A psychologist yesterday testified that John W. Hinckley Jr.’s mental state has improved since he shot President Reagan and that the would-be assassin should be allowed to visit his parents and stay overnight with them in their home in Williamsburg.

“I believe with a reasonable degree of psychiatric certainty … that Mr. Hinckley poses a low risk,” Paul Montalbano said during daylong testimony in federal court.

Hinckley, 50, has been confined at St. Elizabeths Hospital since he was acquitted in 1982 of wounding Mr. Reagan and four others. He showed no emotion yesterday as his attorneys sought permission for him to progressively spend up to eight days and seven nights at his parents’ home and sometimes with his brother, sister and in-laws.

Hearing on whether Hinckley should be allowed to visit his parents overnight will continue today in U.S. District Court.

Hinckley’s parents have visited the District several times in the past year to accompany their son on unsupervised trips to parks, museums, shopping centers and restaurants. Routinely, he is allowed to wander about the 2,900-acre grounds of the mental hospital unsupervised.

Mr. Montalbano said Hinckley abides by rules and regulations. His rehabilitation would be increased if he were allowed to walk through the vast community around his parents’ home, which includes six golf courses, shopping centers, a school and historical sites, the hospital psychologist testified.

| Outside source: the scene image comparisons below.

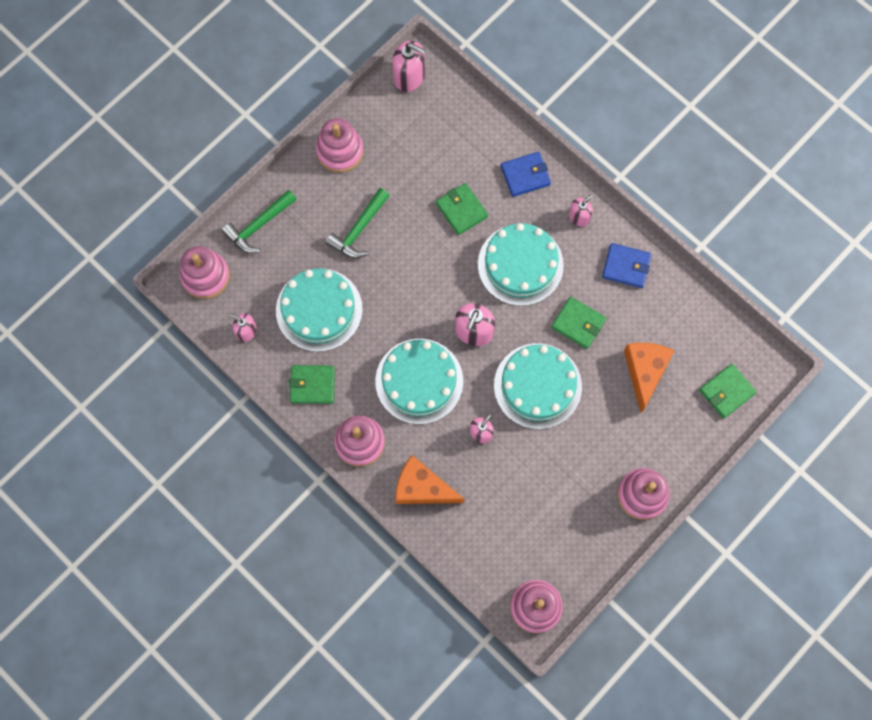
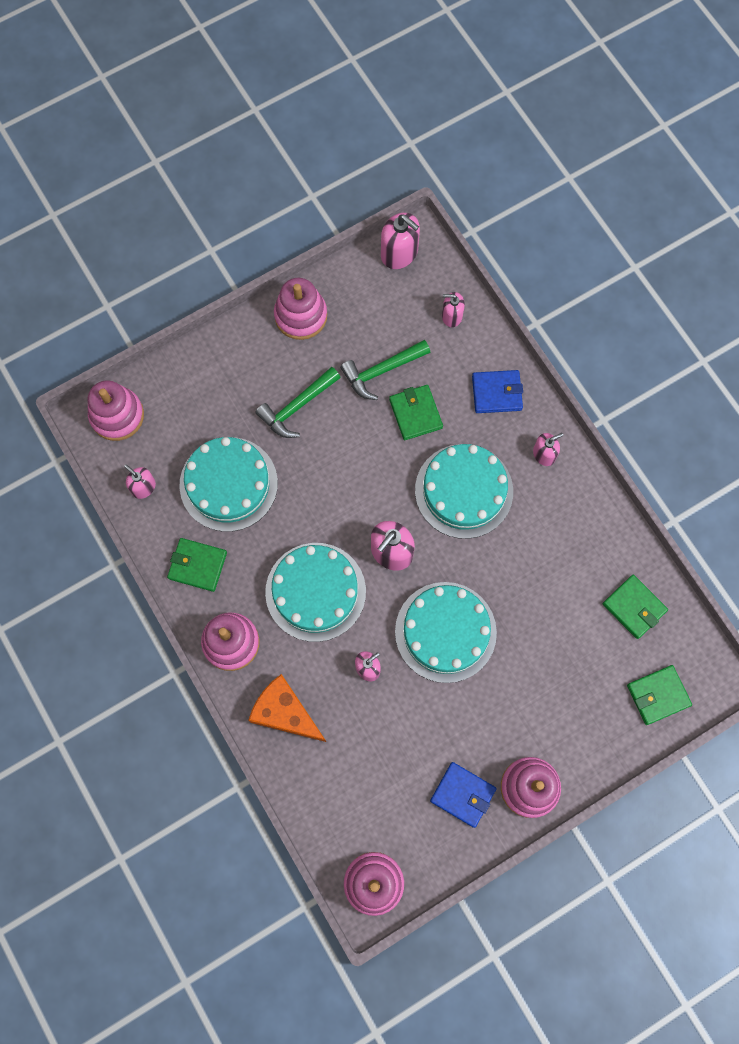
camera: 15 degrees right, 0 degrees up
(258, 226) = (189, 375): green hammer -> green hammer (381, 371)
(469, 119) = (451, 316): none -> pink soap dispenser
(578, 323) = (510, 573): green wallet -> green wallet (634, 607)
(626, 266) = (581, 523): blue wallet -> blue wallet (463, 794)
(645, 371) = (570, 647): orange cheese -> none

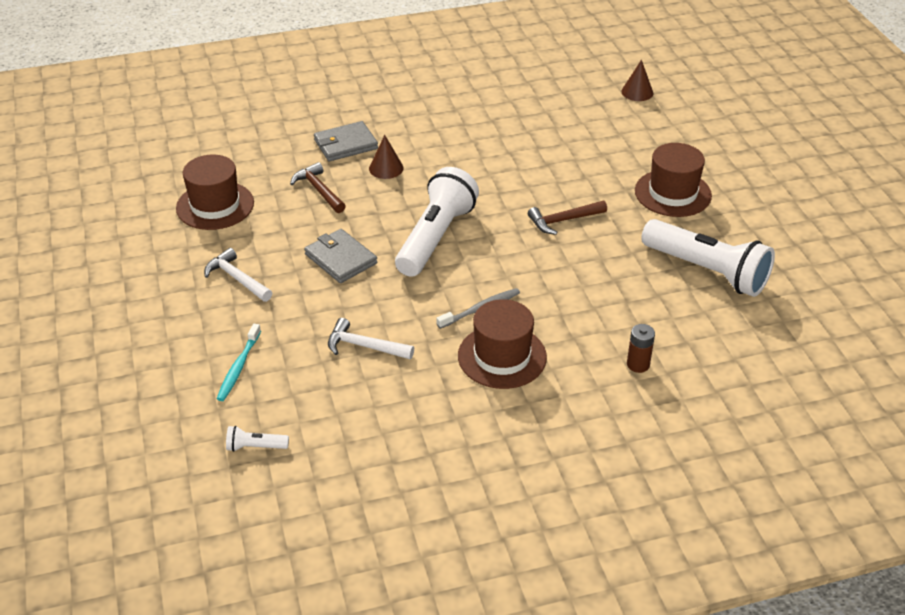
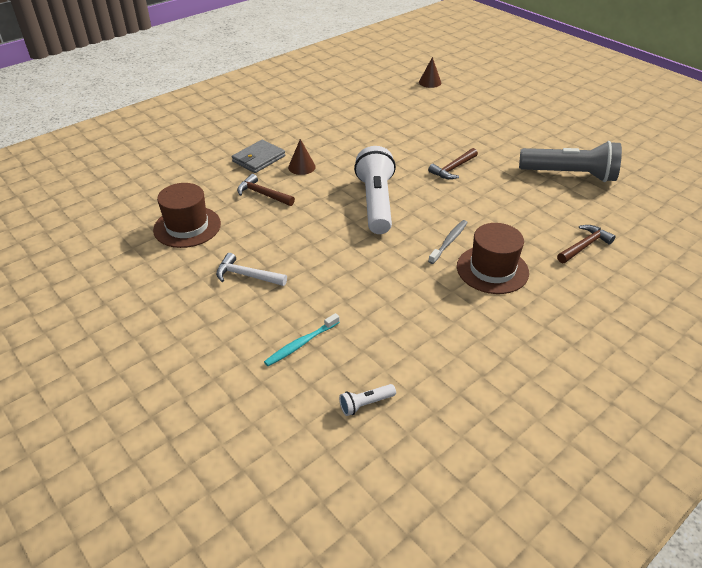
camera: 25 degrees left, 0 degrees up
(239, 367) = (301, 344): turquoise toothbrush -> turquoise toothbrush turned 60 degrees clockwise
(341, 259) = (318, 237): grey wallet -> none
(364, 346) = (388, 294): white hammer -> none
(638, 364) = (584, 246): brown battery -> brown hammer
(672, 193) = (505, 134): brown hat -> none
(707, 271) = (570, 174): white flashlight -> grey flashlight

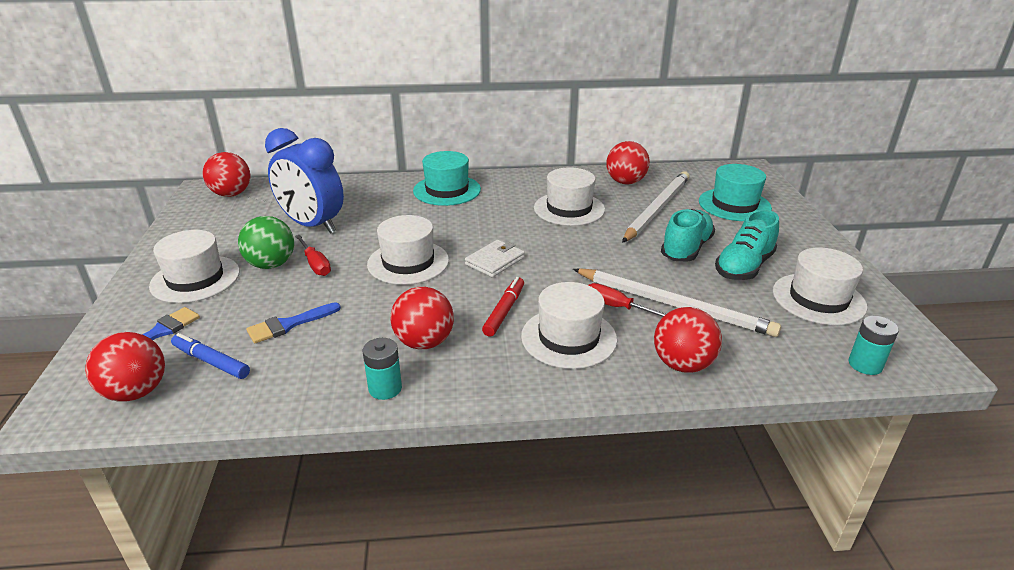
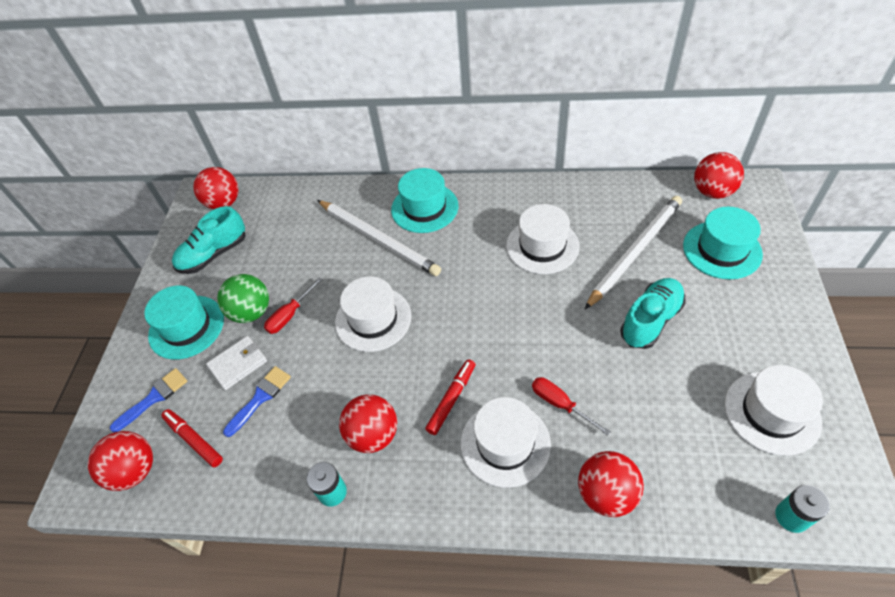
camera: 15 degrees right, 20 degrees up
(195, 279) = (186, 327): white hat -> turquoise hat
(211, 362) = (194, 440): blue marker -> red marker
(289, 324) = (260, 398): blue brush -> blue brush turned 150 degrees clockwise
(312, 225) = (292, 256): blue clock -> none
(315, 264) = (290, 315): red screwdriver -> red screwdriver turned 60 degrees clockwise
(495, 261) = (454, 324): white wallet -> white wallet (238, 364)
(625, 182) = (611, 204): red ball -> red ball (712, 192)
(673, 305) = (617, 406): white pencil -> white pencil (378, 239)
(744, 267) = (705, 355): turquoise shoe -> turquoise shoe (214, 254)

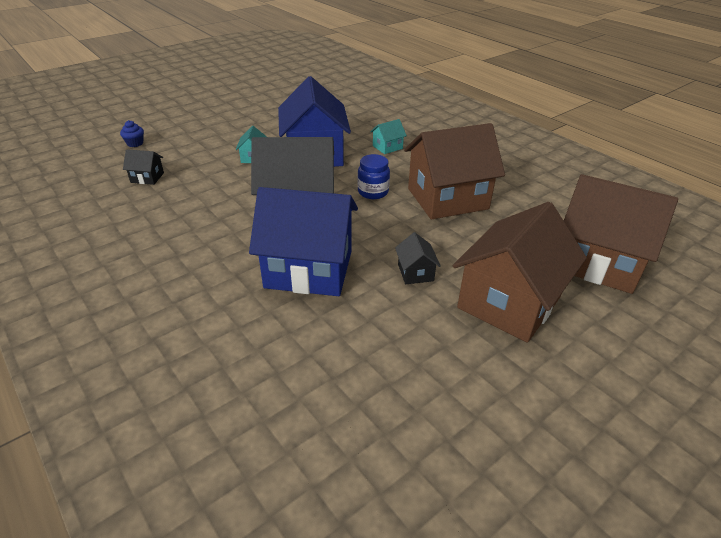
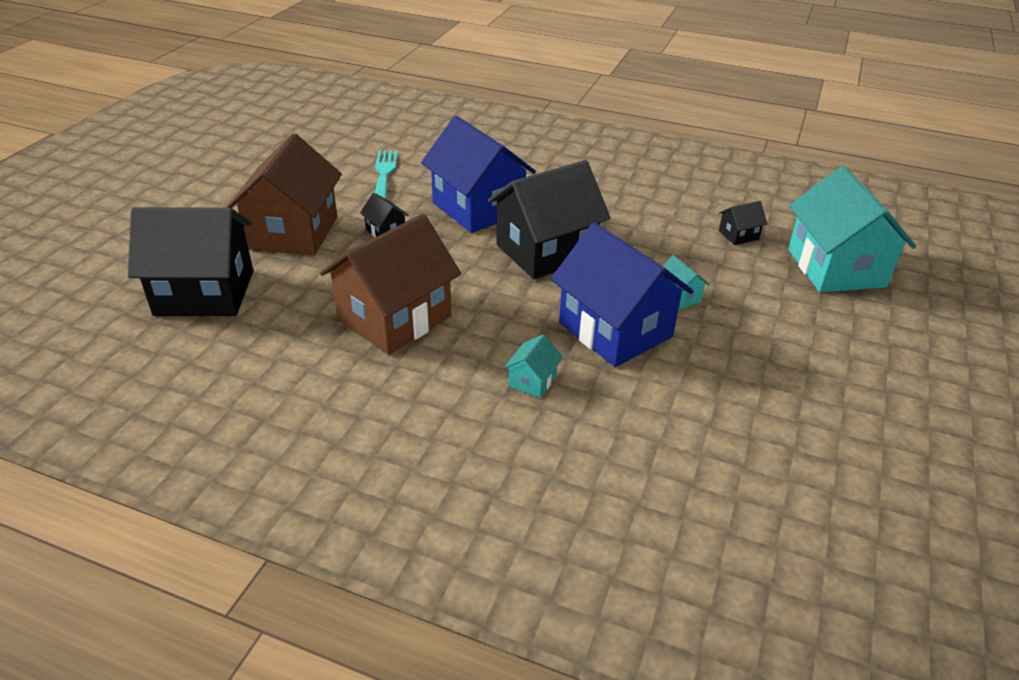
camera: 150 degrees right, 0 degrees up
(135, 143) = (836, 268): blue cupcake -> turquoise house
(309, 269) = (478, 208): blue house -> blue house turned 75 degrees clockwise
(371, 360) = (384, 174): none -> turquoise fork
(373, 192) = (488, 297): blue jar -> none
(598, 262) = (204, 293): brown house -> black house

“Isolation is not a good thing,” Mr. Montalbano said. “In his case, it is a potential problem. He is intensely self-absorbed.”

Hinckley shot Mr. Reagan in 1981, saying he was trying to impress actress Jodie Foster.

Since entering St. Elizabeths, he has shown interest in a female chaplain, a psychiatric intern and former patient Leslie deVeau, Mr. Montalbano said. It was a good sign when Hinckley ended his relationship with Miss deVeau in January because she would not discuss their relationship with his treatment team, he said.

U.S. District Judge Paul Friedman asked about the effect of reintegrating Hinckley into society where he would have contact with women.

Mr. Montalbano said it has been many years since Hinckley has suffered from the symptoms that led him to four suicide attempts and the shooting of the president.

The Secret Service has Hinckley under surveillance during his trips.

• This article is based in part on wire service reports.